Organic farming techniques are adopted to aid the growth of tall and evergreen Eucalyptus trees. The oil is then extracted through steam distillation from the leaves and twigs. This sweet aromatic oil comes with a woody undertone. It is widely used as a component in skin products. It is also used in insect repellents.
Latin Name: Eugenia Caryophyllus
Clove bud oil is a yellow oil extracted by distillation from the flower buds and has a strong, sweet characteristic clove spicy note. Clove bud oil has a range of Eugenol content between 91-95% which is extremely high so caution is advised when using it in skincare. Cloves were imported to Europe via the spice route in early civilisations eventually arriving in Zanzibar where the largest clove exports are now from. Classically used in ancient medicines to ward off disease like the orange with clove buds in it during the plagues of the Middle Ages. Renowned for its use to soothe toothache, clove has powerful numbing properties.

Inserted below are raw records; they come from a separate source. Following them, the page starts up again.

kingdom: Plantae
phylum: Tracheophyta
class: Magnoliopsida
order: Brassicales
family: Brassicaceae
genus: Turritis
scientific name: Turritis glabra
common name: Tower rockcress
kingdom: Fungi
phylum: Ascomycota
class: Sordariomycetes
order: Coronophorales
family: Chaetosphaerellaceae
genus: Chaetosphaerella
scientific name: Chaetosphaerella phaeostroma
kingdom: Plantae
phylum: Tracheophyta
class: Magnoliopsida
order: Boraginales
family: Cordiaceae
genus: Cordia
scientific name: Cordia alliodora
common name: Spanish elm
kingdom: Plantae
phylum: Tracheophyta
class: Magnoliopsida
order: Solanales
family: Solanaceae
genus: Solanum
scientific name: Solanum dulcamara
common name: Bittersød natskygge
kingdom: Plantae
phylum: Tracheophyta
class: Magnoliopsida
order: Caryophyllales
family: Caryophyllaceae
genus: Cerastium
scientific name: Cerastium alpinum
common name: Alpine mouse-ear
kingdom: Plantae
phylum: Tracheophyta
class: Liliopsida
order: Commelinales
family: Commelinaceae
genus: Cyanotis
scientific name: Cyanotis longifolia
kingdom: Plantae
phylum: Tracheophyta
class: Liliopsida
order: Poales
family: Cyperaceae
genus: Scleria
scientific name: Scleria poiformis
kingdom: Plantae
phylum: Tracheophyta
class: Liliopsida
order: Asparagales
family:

General: Antiseptic, antimicrobial, deodorising and renowned for its localised numbing effect used in dentistry for toothache, these properties make this oil a must have in the pharmaceutical world.
Spa: Due to its irritancy on the skin, it is not usually found in aromatherapy. However, it is used for Festive diffuser blends and are a warming signature fragrance for some Spas.
Pharmaceutical: Found in many dental preparations and in muscular liniments for its powerful effect on soothing everyday muscular aches and pains or post injury to numb the area allowing time to rest and recuperate
Dentistry: For localised numbing to soothe pain due to toothache. Mouth washes and gargles for maintaining oral health. Due to its strong antimicrobial powers, it is often used to line a cavity before filling.
Do not use near children and during pregnancy.